TEXTO FORNECIDO =
Autor de dez livros sobre política externa norte-americana
-sendo o mais recente "The
Opportunity: America's Moment to Alter History's Course" (a oportunidade - o momento de os EUA alterarem o curso da história)-, Haass, 56,
foi presidente do escritório de
Política e Planejamento do Departamento de Estado entre
2001 e 2003, braço direito do
então secretário de Estado Colin Powell e trabalhou em diversos cargos no governo de
George Bush pai (1989-1993).
Leia os principais trechos de
sua conversa com a Folha.
FOLHA - O que levou ao que o sr.
chama de Era da Não-Polaridade?
RICHARD N. HAASS - Era inevitável que alguns Estados ficassem mais eficientes e mais produtivos e, conforme isso aconteceu, esses Estados acumularam muita riqueza. Estamos
vendo isso acontecer na Índia,
na China, no Brasil. Com o tempo, a força econômica acaba
sendo traduzida para outras
formas de poder e influência.
Isso é o primeiro fator.
O segundo é a globalização,
que dilui e enfraquece o poder
de algumas nações, pois, por
conta dela há muitos aspectos
do mundo que os países não podem controlar. Ela torna possível que os atores não-estatais
tenham mais acesso a recursos,
o que tanto reflete quanto contribui para a não-polaridade.
Por último, os EUA aceleraram o surgimento dessa nova
era da história por conta de alguns erros que cometeram em
suas políticas interna e externa.
A decisão de ir à guerra no Iraque, a falta de compreensão da
política energética, o gerenciamento da economia do país, todos esses problemas se juntaram e viraram um grande problema que enfraqueceu o país.
Assim, foi a combinação de problemas estruturais, históricos e
políticos levou o país e o mundo
a essa nova era.
FOLHA - A não-polaridade viria
mesmo sem esse erros?
HAASS - Sim, mas não tão rápido. Era inevitável que o mundo
entrasse em uma era não-polarizada, mas tudo aconteceu
mais rápido e de forma mais
traumática do que teria sido se
os EUA não tivessem errado
tanto politicamente.
FOLHA - O próximo presidente dos
EUA será o primeiro "não-polar", digamos assim. O que muda em seu
trabalho?

DADOS REGISTRADOS =

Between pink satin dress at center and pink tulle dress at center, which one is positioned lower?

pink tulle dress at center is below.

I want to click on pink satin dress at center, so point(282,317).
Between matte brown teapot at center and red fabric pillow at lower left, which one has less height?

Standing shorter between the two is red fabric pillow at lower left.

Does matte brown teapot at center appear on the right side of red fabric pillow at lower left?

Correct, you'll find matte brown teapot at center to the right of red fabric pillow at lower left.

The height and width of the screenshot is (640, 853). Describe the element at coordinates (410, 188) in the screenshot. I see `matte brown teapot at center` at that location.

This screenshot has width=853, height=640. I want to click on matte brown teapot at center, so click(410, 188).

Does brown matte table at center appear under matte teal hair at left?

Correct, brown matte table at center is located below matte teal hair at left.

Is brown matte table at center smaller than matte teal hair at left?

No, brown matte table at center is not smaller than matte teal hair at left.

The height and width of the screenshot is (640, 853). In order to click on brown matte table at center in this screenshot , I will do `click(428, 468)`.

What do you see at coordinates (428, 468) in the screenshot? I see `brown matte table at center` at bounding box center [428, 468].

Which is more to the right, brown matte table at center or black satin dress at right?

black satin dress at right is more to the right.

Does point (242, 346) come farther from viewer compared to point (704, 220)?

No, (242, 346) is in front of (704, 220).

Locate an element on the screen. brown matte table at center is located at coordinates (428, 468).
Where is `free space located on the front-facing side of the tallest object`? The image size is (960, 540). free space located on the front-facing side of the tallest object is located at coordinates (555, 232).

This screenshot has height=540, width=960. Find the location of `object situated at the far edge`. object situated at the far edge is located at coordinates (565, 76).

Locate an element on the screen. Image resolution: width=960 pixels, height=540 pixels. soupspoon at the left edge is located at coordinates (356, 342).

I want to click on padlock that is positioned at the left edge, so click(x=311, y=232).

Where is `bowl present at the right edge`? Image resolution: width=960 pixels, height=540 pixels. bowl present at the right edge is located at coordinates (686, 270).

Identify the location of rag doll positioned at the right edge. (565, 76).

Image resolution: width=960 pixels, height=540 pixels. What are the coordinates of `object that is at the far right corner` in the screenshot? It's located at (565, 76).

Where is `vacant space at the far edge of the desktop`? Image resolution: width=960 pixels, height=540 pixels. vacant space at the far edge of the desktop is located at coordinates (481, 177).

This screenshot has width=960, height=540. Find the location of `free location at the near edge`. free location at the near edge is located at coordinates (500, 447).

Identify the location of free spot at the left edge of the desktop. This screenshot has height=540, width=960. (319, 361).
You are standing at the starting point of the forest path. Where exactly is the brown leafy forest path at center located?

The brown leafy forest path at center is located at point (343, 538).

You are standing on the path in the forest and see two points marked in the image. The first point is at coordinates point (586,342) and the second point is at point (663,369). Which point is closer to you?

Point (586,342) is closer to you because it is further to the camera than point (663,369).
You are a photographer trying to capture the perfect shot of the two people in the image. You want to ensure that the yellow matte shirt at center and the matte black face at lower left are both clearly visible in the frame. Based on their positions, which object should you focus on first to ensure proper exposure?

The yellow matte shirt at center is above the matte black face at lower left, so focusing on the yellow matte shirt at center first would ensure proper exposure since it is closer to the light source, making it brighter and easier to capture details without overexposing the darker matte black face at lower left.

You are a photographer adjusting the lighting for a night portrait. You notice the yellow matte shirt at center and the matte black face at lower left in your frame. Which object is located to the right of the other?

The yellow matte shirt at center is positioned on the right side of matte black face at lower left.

O QUE FAZER =
a – Com base na entrevista, explique em até três frases por que a globalização enfraquece o poder de algumas nações.
b – De acordo com a entrevista, em que período Haass foi presidente do escritório de Política e Planejamento do Departamento de Estado?
c – Transcreva literalmente o trecho da entrevista que começa nas palavras "chama de Era" e termina depois de "poder e influência.".
As linhas são um material à parte e não têm relação com a entrevista.

RESPOSTAS ESPERADAS =
a – Segundo Haass, a globalização dilui e enfraquece o poder de algumas nações porque, por conta dela, há muitos aspectos do mundo que os países não podem controlar.

b – Entre 2001 e 2003.

c –
chama de Era da Não-Polaridade?
RICHARD N. HAASS - Era inevitável que alguns Estados ficassem mais eficientes e mais produtivos e, conforme isso aconteceu, esses Estados acumularam muita riqueza. Estamos
vendo isso acontecer na Índia,
na China, no Brasil. Com o tempo, a força econômica acaba
sendo traduzida para outras
formas de poder e influência.